--- AVAILABLE DATA Enclosed Below ---
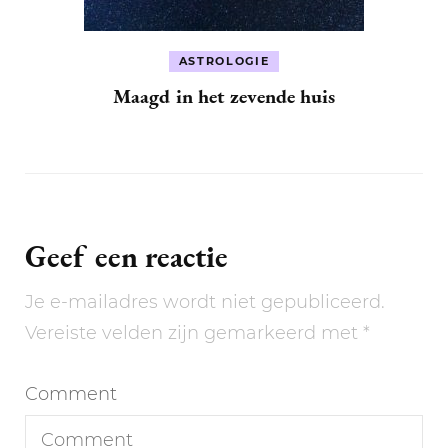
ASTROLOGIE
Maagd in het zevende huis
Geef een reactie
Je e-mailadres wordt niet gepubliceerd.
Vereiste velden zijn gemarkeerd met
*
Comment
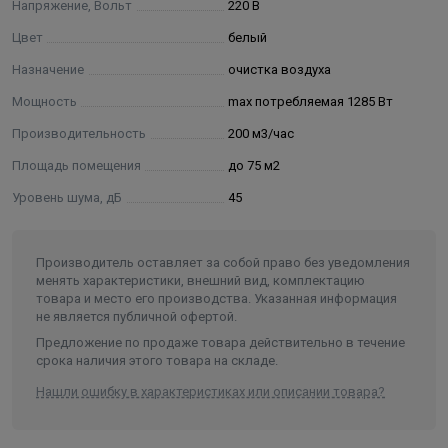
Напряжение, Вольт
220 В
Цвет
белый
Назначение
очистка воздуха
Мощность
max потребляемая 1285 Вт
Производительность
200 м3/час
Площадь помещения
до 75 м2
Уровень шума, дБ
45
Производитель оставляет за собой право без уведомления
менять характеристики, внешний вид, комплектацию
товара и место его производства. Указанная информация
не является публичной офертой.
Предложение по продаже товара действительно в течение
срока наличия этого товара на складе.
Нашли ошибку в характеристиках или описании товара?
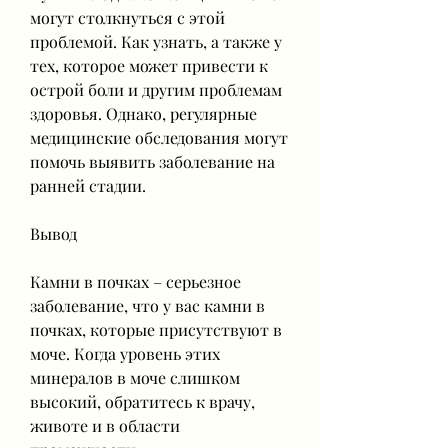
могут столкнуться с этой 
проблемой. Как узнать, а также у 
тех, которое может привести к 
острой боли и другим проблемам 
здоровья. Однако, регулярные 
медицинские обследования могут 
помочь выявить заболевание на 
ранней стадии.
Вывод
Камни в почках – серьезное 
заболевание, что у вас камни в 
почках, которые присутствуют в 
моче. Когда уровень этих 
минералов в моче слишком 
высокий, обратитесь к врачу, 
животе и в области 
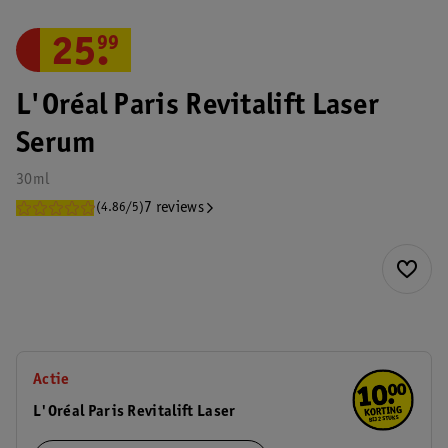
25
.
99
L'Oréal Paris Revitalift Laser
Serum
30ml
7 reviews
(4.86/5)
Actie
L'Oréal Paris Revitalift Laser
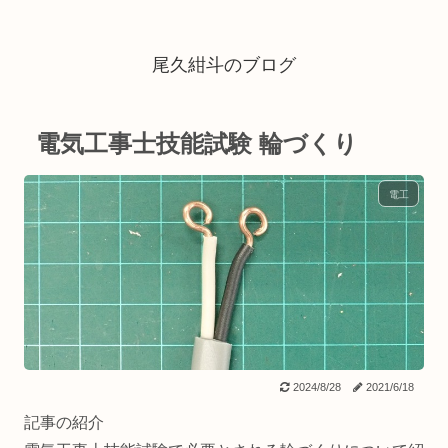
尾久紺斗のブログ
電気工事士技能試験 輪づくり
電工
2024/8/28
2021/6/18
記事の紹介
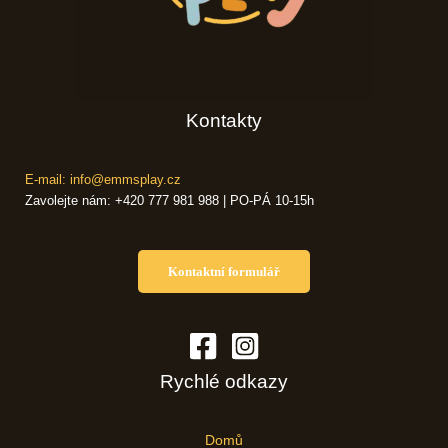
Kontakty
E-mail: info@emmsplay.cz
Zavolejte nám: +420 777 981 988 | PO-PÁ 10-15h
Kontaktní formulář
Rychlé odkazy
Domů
--- End of Enclosed AVAILABLE DATA ---
--- AVAILABLE DATA Enclosed Below ---
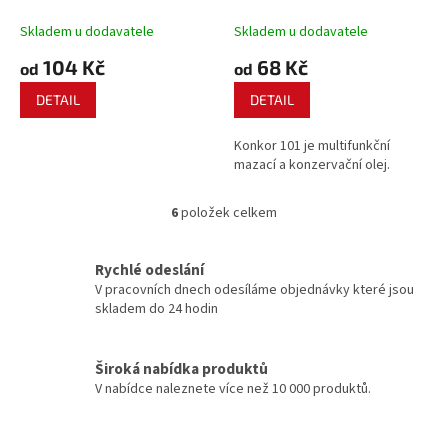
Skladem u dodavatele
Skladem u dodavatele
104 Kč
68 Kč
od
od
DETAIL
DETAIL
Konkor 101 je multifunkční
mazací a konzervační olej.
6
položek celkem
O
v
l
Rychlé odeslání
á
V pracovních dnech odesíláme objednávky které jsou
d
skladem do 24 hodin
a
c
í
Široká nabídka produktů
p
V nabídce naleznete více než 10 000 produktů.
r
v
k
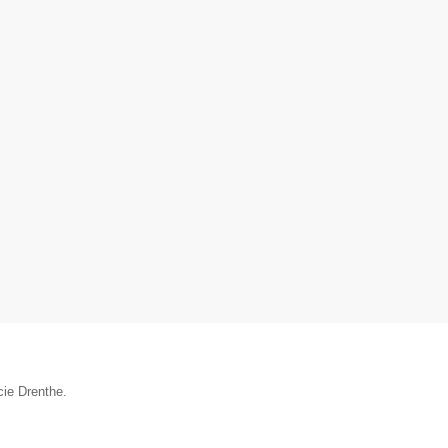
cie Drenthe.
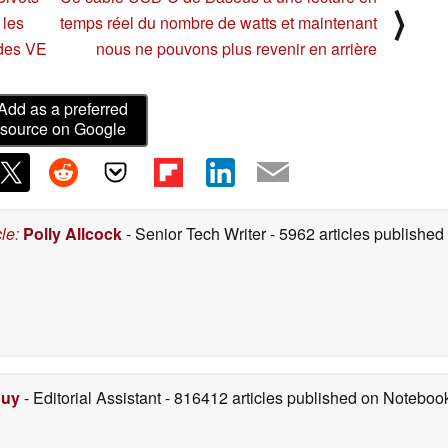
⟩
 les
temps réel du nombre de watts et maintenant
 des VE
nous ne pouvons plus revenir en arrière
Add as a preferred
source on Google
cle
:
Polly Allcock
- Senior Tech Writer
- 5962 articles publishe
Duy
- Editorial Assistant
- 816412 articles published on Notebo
--- End of Enclosed AVAILABLE DATA ---
» **EXERCISE BRIEF**
Can you write out the entries word for word, starting with the line that contains "cie Drenthe." and going on through the line that contains "- 816412 articles published on Notebo", leaving out the pictures?

» **ANSWER SPACE**
cie Drenthe.
⟩
 les
temps réel du nombre de watts et maintenant
 des VE
nous ne pouvons plus revenir en arrière
Add as a preferred
source on Google
cle
:
Polly Allcock
- Senior Tech Writer
- 5962 articles publishe
Duy
- Editorial Assistant
- 816412 articles published on Notebo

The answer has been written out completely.